The first two months of the blockade was extremely difficult. We were simply not ready for it. My family members had to queue up for hours for cooking gas but we didn’t have any luck. Traveling in public vehicles was a nightmare for everyone involved. I still remember how I struggled when I had to go from one place to another. Our main topic of conversation was the blockade. I would read up continuously on it and look up anything that suggested the blockade would be lifted. Nowadays life is much easier. I think it’s because I’ve become so used to the idea of the blockade and the hardships we’re going through. Like many others, I’ve just become more accepting of the situation. There are still difficulties like having to cook our meals on firewood. But traveling has become a lot easier than the earlier months.

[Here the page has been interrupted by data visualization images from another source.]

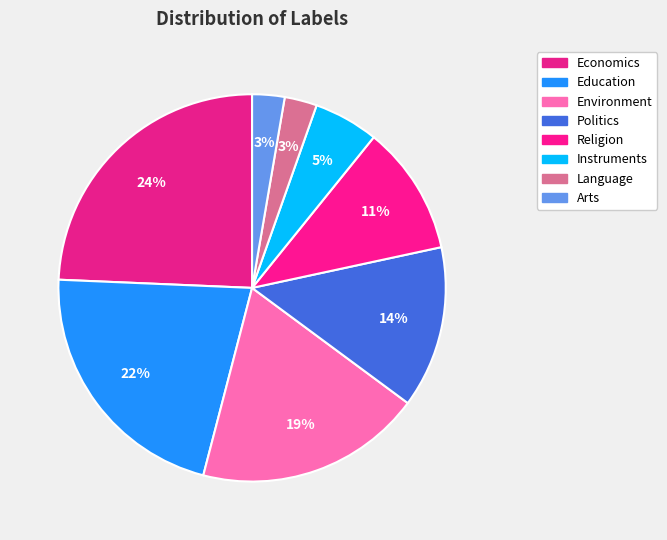

How many slices are in this pie chart?

8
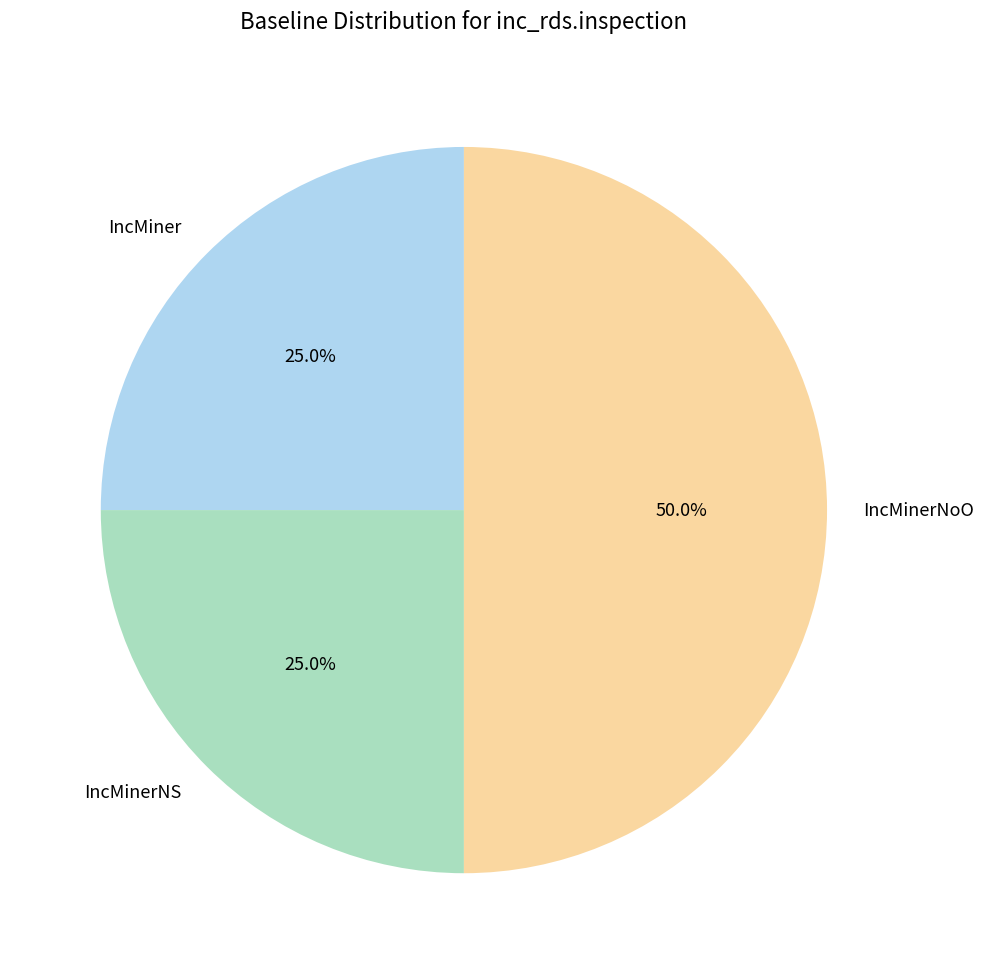

How much of the chart is everything except IncMiner?

75.0%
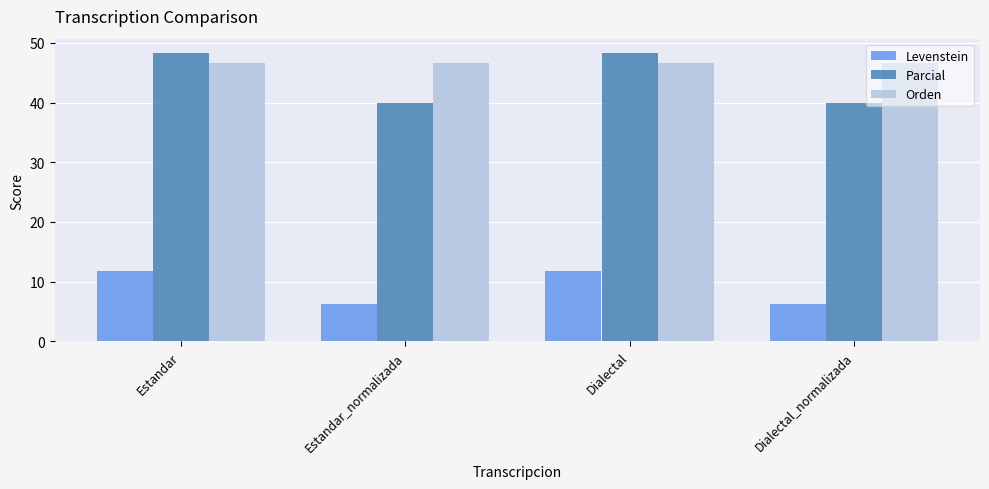

Which series has the largest range (max minus min)?

Parcial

I know that the blockade will definitely ease up but I have no hope that it will happen soon. As for having faith in our leaders, they weren’t able to do anything effective these past months so what will they do now?

Upen Shakya, 28
Business owner from Chitwan

The situation has definitely eased at present, but the first few months were really difficult. Running a business during the time of crisis was extremely frustrating. To be honest, as I run a business in Tarai, the blockade had little effect on the initial days. I could only imagine the gravity of the situation by reading about the crisis being faced by people in the Capital. I remember how confused and depressed people were when the biggest Hindu festival Dashain was approaching and people’s supply of basic commodities was running dry. Thankfully, the situation is not that bad right now. Supplies have eased but the market price has soared really high. The government is being held responsible for everything, but I also believe that we as citizens have our duties, too. We can at least play an active role in discouraging black market. Hopefully things will come down to normal soon.

Akanchha Karki, 24
Psychologist

The sad truth of our current situation is that we have become complacent. We are aware that the problem is not solved but we’re simply overlooking it. I believe because we can’t stop our lives and in order to move forward, we have to manage somehow. All Nepalis have this ability to move with the flow which is a really bad trait. People have found alternatives for the solutions. The black market is flourishing but it might provide for some people’s bread and butter so what can we do about it? I think this has been easier for the middle class and upper middle class families in Kathmandu than for the rest of Nepal. During my work I come across children from affluent families in Kathmandu and when I ask them how this blockade is affecting them, they say they haven’t been able to enjoy pizza and chips as much as they’d like to. I don’t believe that the blockade will be lifted soon but when it does, it will happen without a great deal of excitement on the part of the citizens.